Task description => Using the material below, return exactly the lines between the one holding "Cadastre-se e receba nossas ofertas." and the one holding "ah sesuatu yang", inclusive, and no others.

Data for analysis =>
================================

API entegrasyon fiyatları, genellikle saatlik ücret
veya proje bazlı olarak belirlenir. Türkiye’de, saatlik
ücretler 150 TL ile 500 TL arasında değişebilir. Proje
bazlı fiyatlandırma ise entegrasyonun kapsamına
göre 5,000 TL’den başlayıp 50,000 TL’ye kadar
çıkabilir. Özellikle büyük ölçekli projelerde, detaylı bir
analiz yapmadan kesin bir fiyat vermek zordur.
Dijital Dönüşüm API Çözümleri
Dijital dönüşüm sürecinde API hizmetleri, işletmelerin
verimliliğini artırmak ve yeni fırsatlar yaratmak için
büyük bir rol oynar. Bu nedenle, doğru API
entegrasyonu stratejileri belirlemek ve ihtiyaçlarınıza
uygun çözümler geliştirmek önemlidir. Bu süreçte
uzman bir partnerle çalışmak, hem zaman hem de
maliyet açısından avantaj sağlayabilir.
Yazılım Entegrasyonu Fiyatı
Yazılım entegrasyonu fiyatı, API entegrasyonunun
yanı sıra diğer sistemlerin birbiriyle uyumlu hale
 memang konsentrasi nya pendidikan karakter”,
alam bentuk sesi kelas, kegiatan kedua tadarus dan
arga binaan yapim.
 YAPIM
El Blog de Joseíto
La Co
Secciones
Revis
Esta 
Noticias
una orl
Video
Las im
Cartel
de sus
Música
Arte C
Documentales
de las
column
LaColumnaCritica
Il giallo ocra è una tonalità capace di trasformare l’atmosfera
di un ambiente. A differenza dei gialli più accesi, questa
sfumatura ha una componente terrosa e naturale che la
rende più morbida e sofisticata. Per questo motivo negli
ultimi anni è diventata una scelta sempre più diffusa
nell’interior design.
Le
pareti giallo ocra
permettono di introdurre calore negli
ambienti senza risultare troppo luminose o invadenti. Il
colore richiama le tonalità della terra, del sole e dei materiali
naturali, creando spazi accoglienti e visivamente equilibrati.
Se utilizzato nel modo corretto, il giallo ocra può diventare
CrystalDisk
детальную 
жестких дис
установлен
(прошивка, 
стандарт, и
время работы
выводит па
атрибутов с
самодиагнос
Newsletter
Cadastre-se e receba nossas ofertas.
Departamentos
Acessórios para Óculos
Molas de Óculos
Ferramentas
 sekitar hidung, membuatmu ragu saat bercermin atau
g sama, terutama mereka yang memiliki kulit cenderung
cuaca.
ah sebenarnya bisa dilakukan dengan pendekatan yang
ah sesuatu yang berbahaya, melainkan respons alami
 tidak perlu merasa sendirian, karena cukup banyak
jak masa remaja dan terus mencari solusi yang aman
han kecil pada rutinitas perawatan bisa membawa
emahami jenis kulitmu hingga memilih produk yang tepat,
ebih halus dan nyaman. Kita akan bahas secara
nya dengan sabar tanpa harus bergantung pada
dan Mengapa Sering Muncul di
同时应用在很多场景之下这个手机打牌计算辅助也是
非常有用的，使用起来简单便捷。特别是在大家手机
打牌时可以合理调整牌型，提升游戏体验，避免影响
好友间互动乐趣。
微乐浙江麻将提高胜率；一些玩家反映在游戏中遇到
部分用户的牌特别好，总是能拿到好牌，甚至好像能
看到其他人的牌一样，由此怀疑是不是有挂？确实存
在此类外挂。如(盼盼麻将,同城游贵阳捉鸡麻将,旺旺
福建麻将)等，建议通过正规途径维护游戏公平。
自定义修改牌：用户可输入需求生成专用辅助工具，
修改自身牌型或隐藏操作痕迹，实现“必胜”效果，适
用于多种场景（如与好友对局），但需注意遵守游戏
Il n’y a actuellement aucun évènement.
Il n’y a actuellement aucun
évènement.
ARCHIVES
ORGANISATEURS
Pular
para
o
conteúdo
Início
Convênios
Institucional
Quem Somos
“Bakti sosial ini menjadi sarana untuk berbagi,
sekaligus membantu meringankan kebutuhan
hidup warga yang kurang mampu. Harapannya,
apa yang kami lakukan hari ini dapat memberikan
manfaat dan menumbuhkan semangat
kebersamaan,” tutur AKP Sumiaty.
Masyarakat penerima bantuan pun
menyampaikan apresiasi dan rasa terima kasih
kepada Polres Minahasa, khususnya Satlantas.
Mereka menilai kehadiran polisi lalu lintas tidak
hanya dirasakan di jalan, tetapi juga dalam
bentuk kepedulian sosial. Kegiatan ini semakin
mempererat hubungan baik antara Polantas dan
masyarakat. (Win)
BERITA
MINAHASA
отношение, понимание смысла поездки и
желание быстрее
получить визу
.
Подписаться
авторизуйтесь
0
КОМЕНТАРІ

================================

Task output =>
Cadastre-se e receba nossas ofertas.
Departamentos
Acessórios para Óculos
Molas de Óculos
Ferramentas
 sekitar hidung, membuatmu ragu saat bercermin atau
g sama, terutama mereka yang memiliki kulit cenderung
cuaca.
ah sebenarnya bisa dilakukan dengan pendekatan yang
ah sesuatu yang berbahaya, melainkan respons alami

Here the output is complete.